[hpsdr] Project proposal - Hermes

Philip Covington p.covington at gmail.com
Wed Apr 15 16:58:11 PDT 2009


On Wed, Apr 15, 2009 at 2:36 PM, Graham / KE9H <KE9H at austin.rr.com> wrote:
> All:
>
> I would like to support Kevin's pursuit of Hermes as a derivative project.
>
> It may or may not advance the technical state of the art on hardware.
>
> There are a few things on Penny that can be improved and I have
> already informed Kevin of my thoughts. [I also copied the list,
> but my email was bounced back to me because the list was down.]
>
> I think we are approaching the point where the effort can shift more
> to the software side, and any platform that opens up and encourages
> OPEN software development for the underlying HPSDR architecture is a
> positive from my viewpoint.
>
> So far, software has been the long pole in the tent, and that pole
> has been supported by Bill, KD5TFD almost singlehandedly for
> PowerSDR extension, debug and modification to support the
> HPSDR hardware set [Thank you, Bill].
>
> I also thank the few people that have written the FPGA Verilog code.
> And this story is getting much better by the generous contribution
> by Kirk, KD7IRS by teaching, recording and psoting over a dozen classes
> on Verilog programming, and functional content and flow of the
> Merc/Penny/Ozy FPGA code.  [Thank you, Kirk] And Kirk has also rewritten a
> lot of the code, in a
> progressive effort to clean up issues in the FPGA and Bus areas.
>
> The three projects that I have worked on, really have not advanced
> the state of the art as much as they have enabled the core HPSDR
> cards to become usable in a more complete system application.
>
> I think Kevin's Hermes proposal falls in this category.  It removes
> a whole bunch of things that were put into Mercury, Penny, and
> Ozy, just in case, for development testing, or experimental purposes
> that sometimes didn't work out, or future universality, or ... .
>
> Hermes could be a major cost and size reduction for the system level
> platform of an SDR HF/transverter transceiver.
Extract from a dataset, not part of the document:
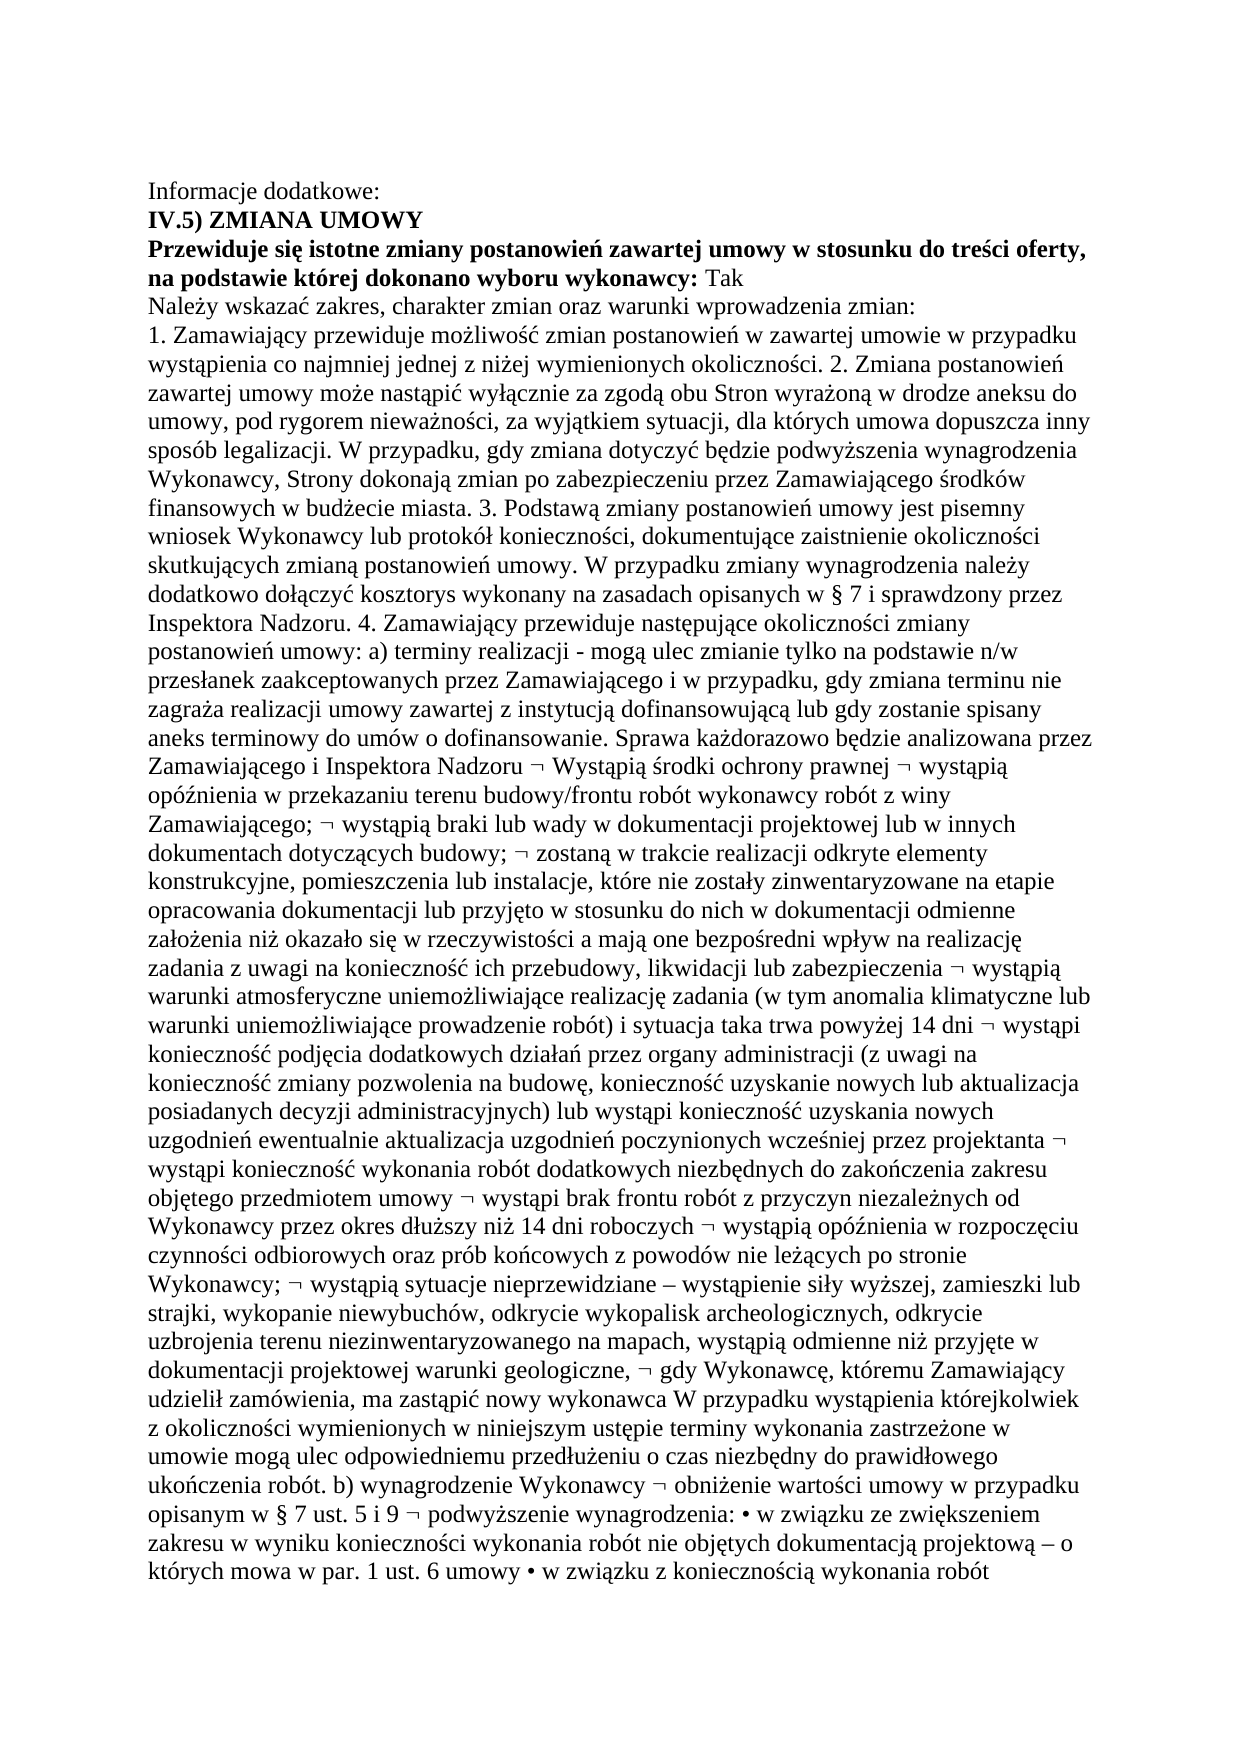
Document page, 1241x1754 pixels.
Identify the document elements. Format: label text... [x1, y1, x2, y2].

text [148, 205, 1093, 1585]
text Informacje dodatkowe: [148, 148, 1093, 205]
Which also has value.
>
> Filling out the system level hardware, either as I have helped do, or
> in a more compact bus-less form factor will provide a reasonably
> common and attractive platform for software development.
>
> Once we get the hardware systems limitations out of the way,
> I think more of the software types that perhaps don't have the
> hardware development skills will come and play with us.
>
> After all, this is a software defined radio, and it is time to
> enable and encourage and feed the software development.
>
> I will know I am right when I see the first proposal for a
> software-only HPSDR project.  Perhaps a remote base
> HPSDR, or a multi-user shared base HPSDR, or a software-only
> addition converting HPSDR to test equipment apart from
> PowerSDR or what ever smarter and younger people than me
> can think of.
>
> --- Graham / KE9H
>
> ==

On second thought, not restricting projects to something that can go
on the Atlas bus or attach to a board on the Atlas bus potentially can
open up a lot of new possibilities for hardware.  I agree that a big
problem is lack of software projects.